Friday, May 12, 2017

Dessert Haggis

Ingredients

  • 1 sheep stomach
  • 1 sheep liver
  • 1 sheep heart
  • 1 sheep tongue
  • 1/2 pound suet, minced
  • 1 box graham crackers
  • 3 medium onions, minced
  • 1 bottle chocolate syrup
  • 1/2 pound dry oats, toasted
  • 1 teaspoon kosher salt
  • 2 cups marshmallows
  • 1/2 teaspoon ground black pepper
  • 1 bar of toffee
  • 1 teaspoon dried ground herbs

Directions

  • Rinse the stomach thoroughly and soak overnight in cold salted water.

  • Rinse the liver, heart, and tongue. In a large pot of boiling, salted water, cook these parts over medium heat for 2 hours. Remove and mince.
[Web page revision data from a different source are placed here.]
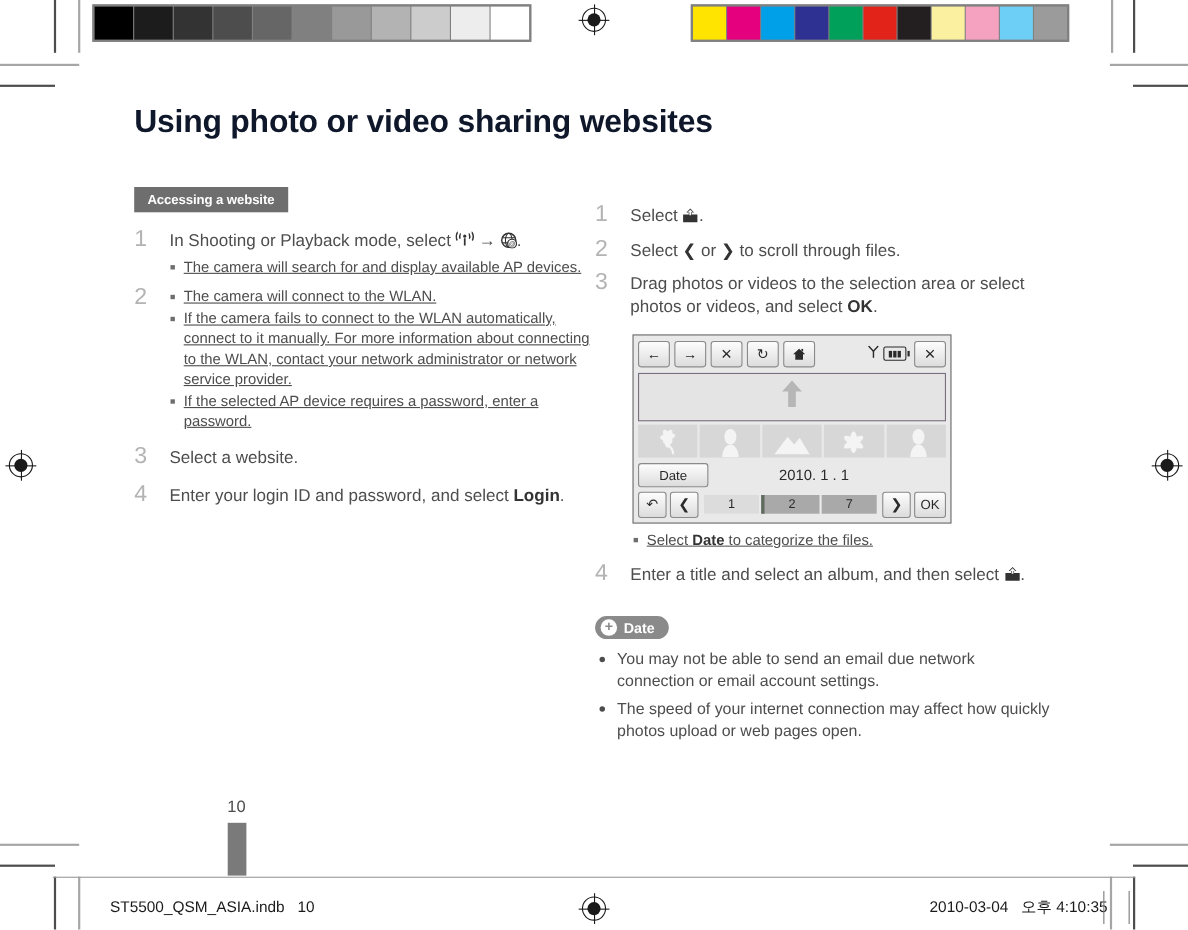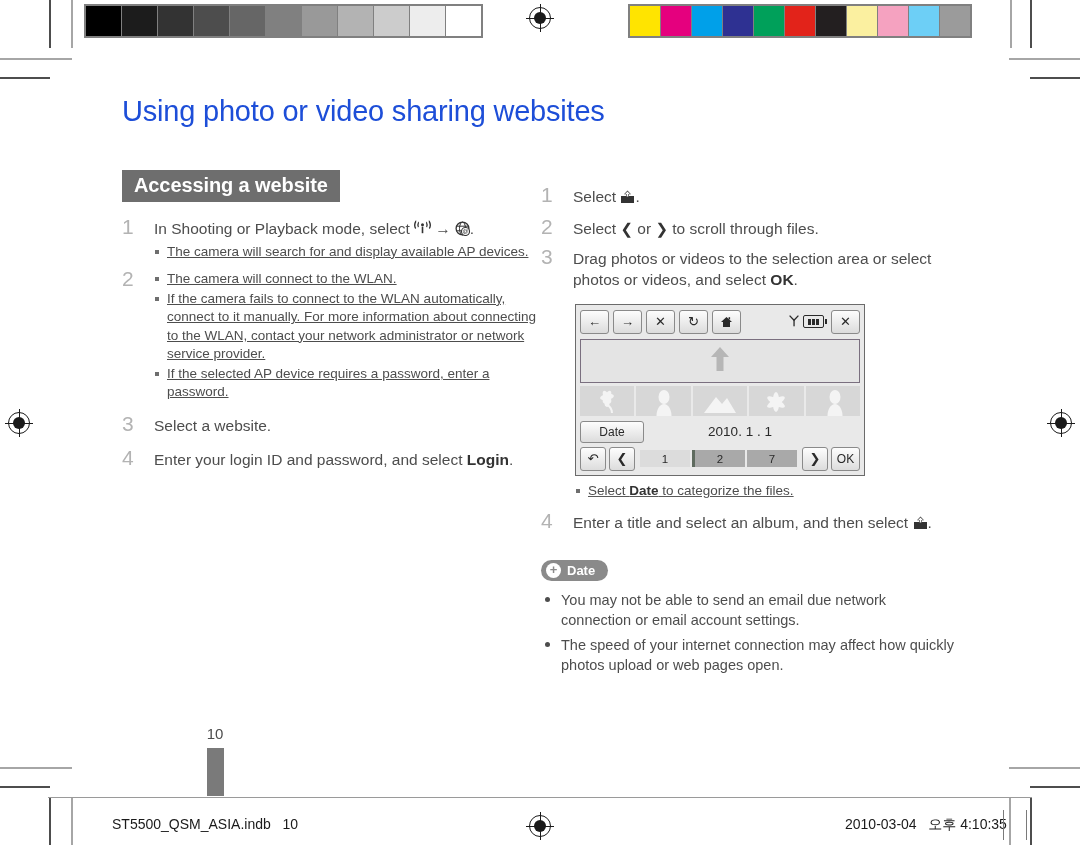--- a/index.html
+++ b/index.html
@@ -29,31 +29,31 @@
   .reg-mark .vline{position:absolute;top:0;left:13.5px;width:1.5px;height:28px;background:#1a1a1a;}
 
   
   .crop{position:absolute;background:#4d4d4d;}
   .crop.light{background:#a6a6a6;}
 
   
   .content{position:absolute;left:122px;top:96px;width:838px;}
 
   h1.title{
-    font-size:29px;font-weight:normal;color:#1d4ed8;
+    font-size:29px;font-weight:bold;color:#0f172a;
     margin:0;letter-spacing:-0.2px;line-height:1.1;
   }
 
   .columns{display:flex;margin-top:42px;}
   .col-left{width:420px;}
   .col-right{width:420px;}
 
   .section-head{
     display:inline-block;background:#6e6e6e;color:#ffffff;
-    font-size:20px;font-weight:bold;padding:4px 12px 5px 12px;
+    font-size:12px;font-weight:bold;padding:4px 12px 5px 12px;
     letter-spacing:-0.1px;
     text-align:center;
   }
 
   ol.steps{list-style:none;margin:16px 0 0 0;padding:0;}
   ol.steps > li{
     position:relative;padding-left:32px;
     font-size:15.5px;line-height:21px;color:#4d4d4d;
     margin-bottom:9px;
   }
@@ -148,21 +148,21 @@
   .pagenum{position:absolute;left:200px;top:725px;text-align:center;width:30px;}
   .pagenum .n{font-size:15px;color:#4d4d4d;}
   .pagenum .bar{width:17px;height:48px;background:#7a7a7a;margin:6px auto 0 auto;}
 
   
   .footer-line{position:absolute;left:48px;right:48px;top:797px;height:1px;background:#9a9a9a;}
   .footer{
     position:absolute;top:816px;left:0;right:0;height:22px;
     font-size:14px;color:#1a1a1a;
   }
-  .footer .left{position:absolute;left:112px;white-space:pre;}
+  .footer .left{position:absolute;left:100px;white-space:pre;}
   .footer .right{position:absolute;left:845px;white-space:pre;}
   .footer .mid{position:absolute;left:527px;top:-10px;}
   .footer .tick{position:absolute;top:-6px;width:1px;height:30px;background:#7a7a7a;}
 </style>
 </head>
 <body>
 
 <div class="page">
 
   <div id="gray-strip" class="swatch-strip">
Remove any gristle or skin and discard.

  • In a large bowl, combine the minced liver, heart, tongue, suet, onions, toasted oats, marshmallows and graham crackers. Season with salt, pepper, and dried herbs. Moisten with some of the cooking water so the mixture binds. Remove the stomach from the cold salted water and fill 2/3 with the mixture. Sew or tie the stomach closed. Use a turning fork to pierce the stomach several times. This will prevent the haggis from bursting.

  • In a large pot of boiling water, gently place the filled stomach, being careful not to splash. Cook over high heat for 3 hours.

  • Drizzle your haggis liberally with toffee and chocolate syrup. Serve warm with ice cream.